> TASK STATEMENT: Each line of the data must be reproduced as it appears.

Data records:
┄┄┄┄┄┄┄┄┄┄┄┄┄┄┄┄┄┄┄┄
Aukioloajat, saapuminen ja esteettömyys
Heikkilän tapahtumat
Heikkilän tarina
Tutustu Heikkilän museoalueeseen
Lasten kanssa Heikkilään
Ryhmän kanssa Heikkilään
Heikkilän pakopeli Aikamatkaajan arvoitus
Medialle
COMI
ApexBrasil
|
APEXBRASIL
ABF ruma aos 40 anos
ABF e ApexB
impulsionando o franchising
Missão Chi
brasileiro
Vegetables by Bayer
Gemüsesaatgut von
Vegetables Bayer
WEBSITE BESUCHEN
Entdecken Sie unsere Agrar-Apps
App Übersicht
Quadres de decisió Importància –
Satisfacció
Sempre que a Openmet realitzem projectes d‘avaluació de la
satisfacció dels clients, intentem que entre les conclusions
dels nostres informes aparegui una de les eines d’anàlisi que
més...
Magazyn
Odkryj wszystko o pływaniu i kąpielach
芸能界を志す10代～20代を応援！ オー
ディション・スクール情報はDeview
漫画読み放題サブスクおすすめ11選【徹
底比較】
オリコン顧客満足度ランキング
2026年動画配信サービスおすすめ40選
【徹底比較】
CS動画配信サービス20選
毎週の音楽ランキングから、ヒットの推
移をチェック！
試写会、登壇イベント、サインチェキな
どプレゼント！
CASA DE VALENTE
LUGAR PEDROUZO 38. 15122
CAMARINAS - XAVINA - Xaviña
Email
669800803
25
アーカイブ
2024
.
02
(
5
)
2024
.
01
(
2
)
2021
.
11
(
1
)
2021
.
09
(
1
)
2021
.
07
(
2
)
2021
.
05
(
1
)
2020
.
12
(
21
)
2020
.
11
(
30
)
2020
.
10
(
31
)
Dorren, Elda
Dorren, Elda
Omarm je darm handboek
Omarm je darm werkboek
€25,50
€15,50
┄┄┄┄┄┄┄┄┄┄┄┄┄┄┄┄┄┄┄┄
> RESULT:
Aukioloajat, saapuminen ja esteettömyys
Heikkilän tapahtumat
Heikkilän tarina
Tutustu Heikkilän museoalueeseen
Lasten kanssa Heikkilään
Ryhmän kanssa Heikkilään
Heikkilän pakopeli Aikamatkaajan arvoitus
Medialle
COMI
ApexBrasil
|
APEXBRASIL
ABF ruma aos 40 anos
ABF e ApexB
impulsionando o franchising
Missão Chi
brasileiro
Vegetables by Bayer
Gemüsesaatgut von
Vegetables Bayer
WEBSITE BESUCHEN
Entdecken Sie unsere Agrar-Apps
App Übersicht
Quadres de decisió Importància –
Satisfacció
Sempre que a Openmet realitzem projectes d‘avaluació de la
satisfacció dels clients, intentem que entre les conclusions
dels nostres informes aparegui una de les eines d’anàlisi que
més...
Magazyn
Odkryj wszystko o pływaniu i kąpielach
芸能界を志す10代～20代を応援！ オー
ディション・スクール情報はDeview
漫画読み放題サブスクおすすめ11選【徹
底比較】
オリコン顧客満足度ランキング
2026年動画配信サービスおすすめ40選
【徹底比較】
CS動画配信サービス20選
毎週の音楽ランキングから、ヒットの推
移をチェック！
試写会、登壇イベント、サインチェキな
どプレゼント！
CASA DE VALENTE
LUGAR PEDROUZO 38. 15122
CAMARINAS - XAVINA - Xaviña
Email
669800803
25
アーカイブ
2024
.
02
(
5
)
2024
.
01
(
2
)
2021
.
11
(
1
)
2021
.
09
(
1
)
2021
.
07
(
2
)
2021
.
05
(
1
)
2020
.
12
(
21
)
2020
.
11
(
30
)
2020
.
10
(
31
)
Dorren, Elda
Dorren, Elda
Omarm je darm handboek
Omarm je darm werkboek
€25,50
€15,50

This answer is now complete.